EU immigration updates

In the latest sign of deteriorating relations between the EU and Belarus, Brussels has promised extra financial aid and increased diplomatic heft to help Lithuania tackle a migrant crisis that it blames on neighbouring Belarus and its dictator Alexander Lukashenko.

Lithuania detained 287 illegal migrants on Sunday, more than it did in the entirety of 2018, 2019, and 2020 combined, the vast majority of them Iraqis who had flown to Belarus’s capital Minsk before heading north to cross into the EU state. Almost 4,000 migrants have been detained this year, compared with 81 for the whole of 2020. 

“What we are facing is an aggressive act from the Lukashenko regime designed to provoke,” Ylva Johansson, the EU commissioner for home affairs told reporters on Monday after talks with Lithuania’s prime minister Ingrida Simonyte. “The situation is getting worse and deteriorating . . . There is no free access to EU territory.”

The EU imposed sweeping sanctions against Lukashenko’s regime in June, after he fraudulently claimed victory in last year’s presidential election and then led a brutal campaign to violently suppress protesters and jail political opponents. Lukashenko has ruled Belarus since 1994.

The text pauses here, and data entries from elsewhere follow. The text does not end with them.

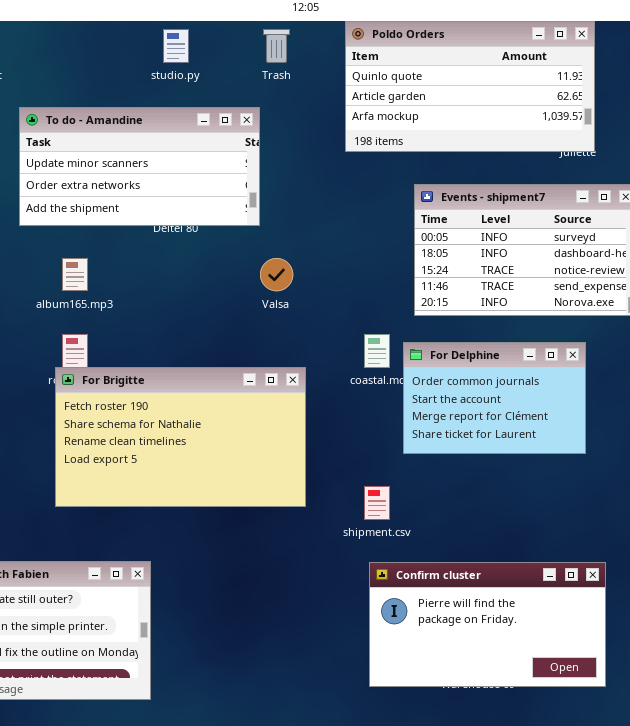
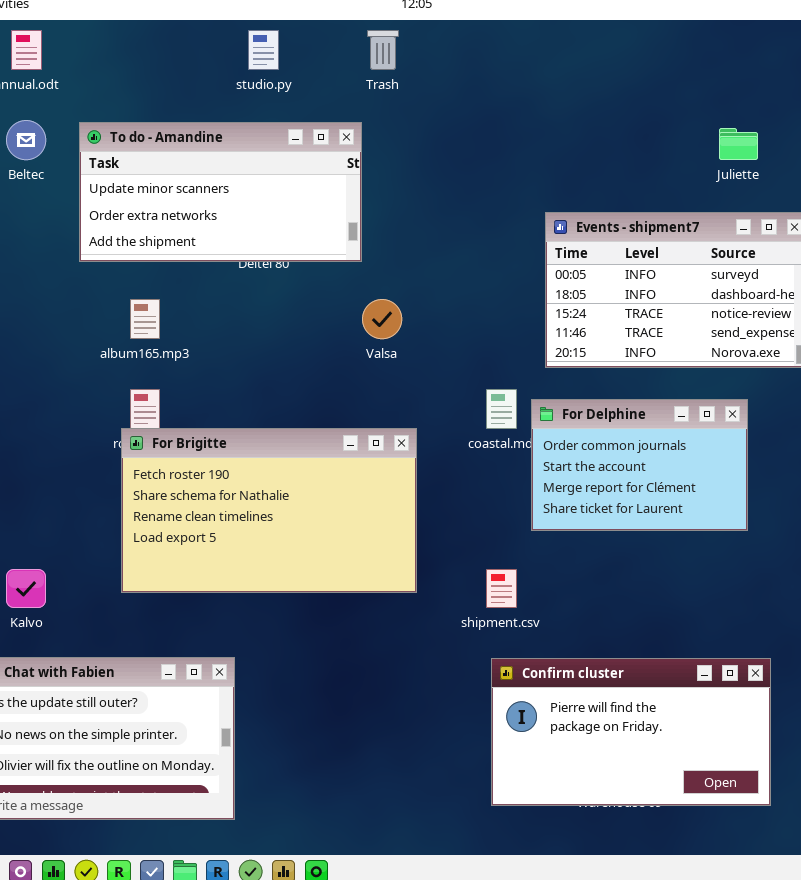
Poldo Orders: [345,21,595,152] -> none, closed

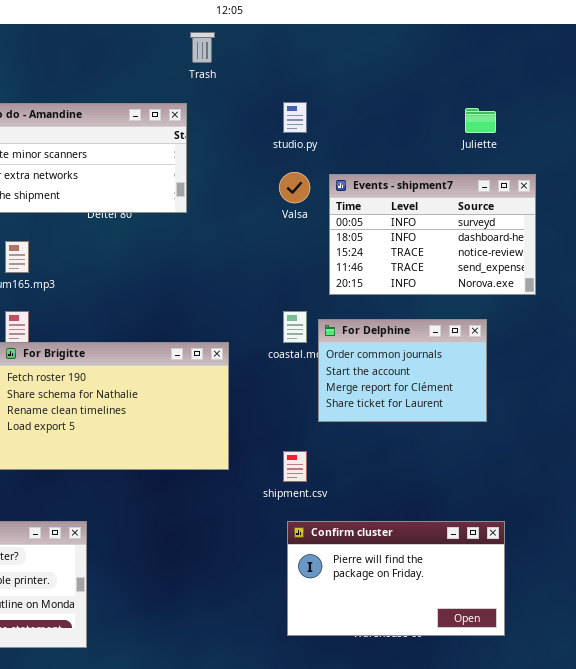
studio.py: [248,30,279,70] -> [283,102,307,133], moved
Valsa: [362,299,402,339] -> [279,172,310,203], moved

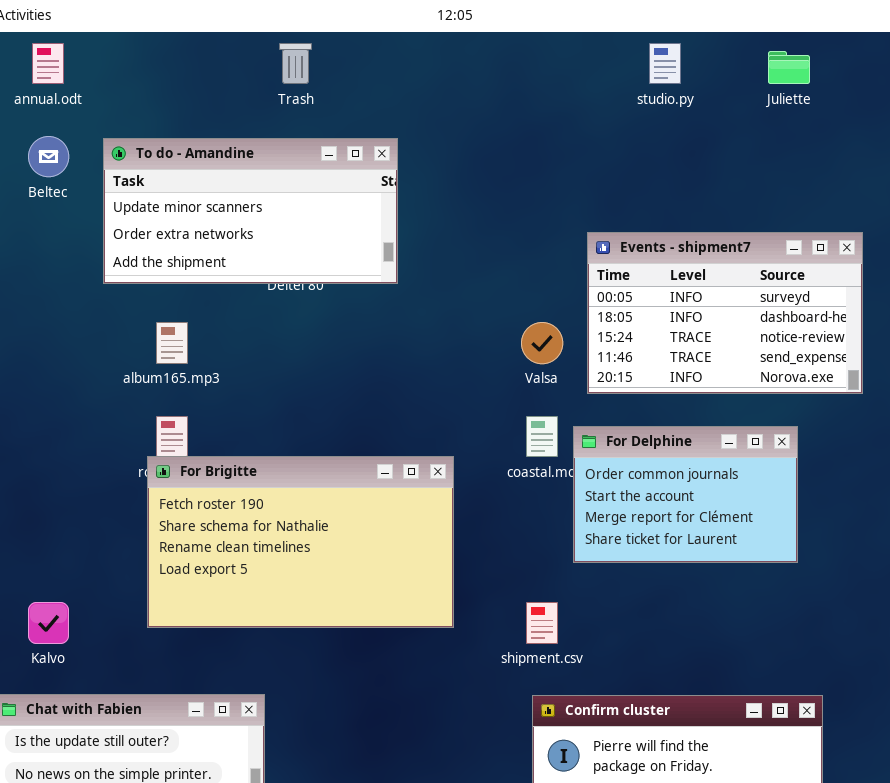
Trash: [190,32,215,63] -> [279,43,312,84], moved
studio.py: [283,102,307,133] -> [649,43,681,84], moved
Juliette: [465,108,496,133] -> [768,51,810,84], moved
Valsa: [279,172,310,203] -> [521,322,563,364], moved

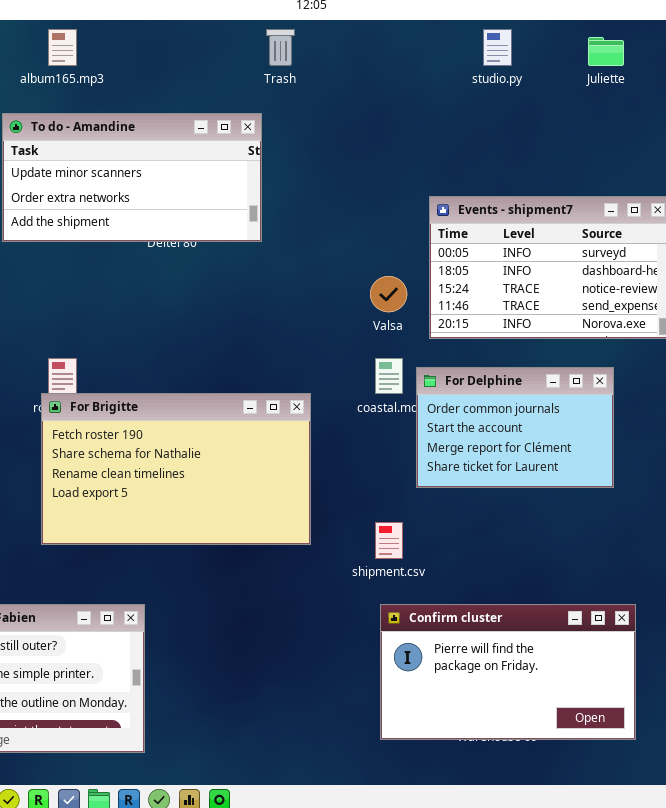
Trash: [279,43,312,84] -> [266,29,295,66], moved
album165.mp3: [156,322,188,364] -> [48,29,77,66], moved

The rising concern over the migrant crossings, which EU officials say is a campaign co-ordinated by Lukashenko’s administration, comes as one of the country’s athletes competing in the Tokyo Olympic Games sought refuge in Poland after team management attempted to fly her home against her will after she publicly criticised their actions.

Johansson said the EU would provide €10m-€12m of immediate emergency funding and would send a team of officials to the country to assess the requirements for longer-term financial assistance, including for extra border security and facilities to process those attempting to enter.

Simonyte said that Vilnuis would require “tens of millions of euros” by the end of the year if the number of people attempting to cross the border continued at the current pace.

Lithuania’s foreign minister Gabrielius Landsbergis told the Financial Times in June that Belarus was “weaponising” illegal immigration to put pressure on the Baltic country over its housing of several opposition leaders. Since then, the flow of illegal immigrants from Iraq, Syria, and several African countries has increased sharply.

Iraqi diplomats visited Vilnius at the end of last week after Lithuania’s foreign minister flew to Baghdad in mid-July. Johannson said on Monday that EU diplomats were engaged in “intensive contacts” with Iraqi officials, which she said were “more constructive than we had hoped”.

State carrier Iraqi Airways offers flights from four Iraqi airports to Minsk, according to its website. Former Estonian president Toomas Ilves suggested on Twitter that the EU could cut its aid to Iraq “immediately until they stop these flights”.

Speaking at the border with Belarus on Monday, Johansson added that the tents provided by Lithuania were unsuitable for families. Lithuania’s interior minister Agne Bilotaite said she hoped the number of illegal migrants would subside in the coming months but that Vilnius was planning to build some housing to accommodate them over the upcoming winter.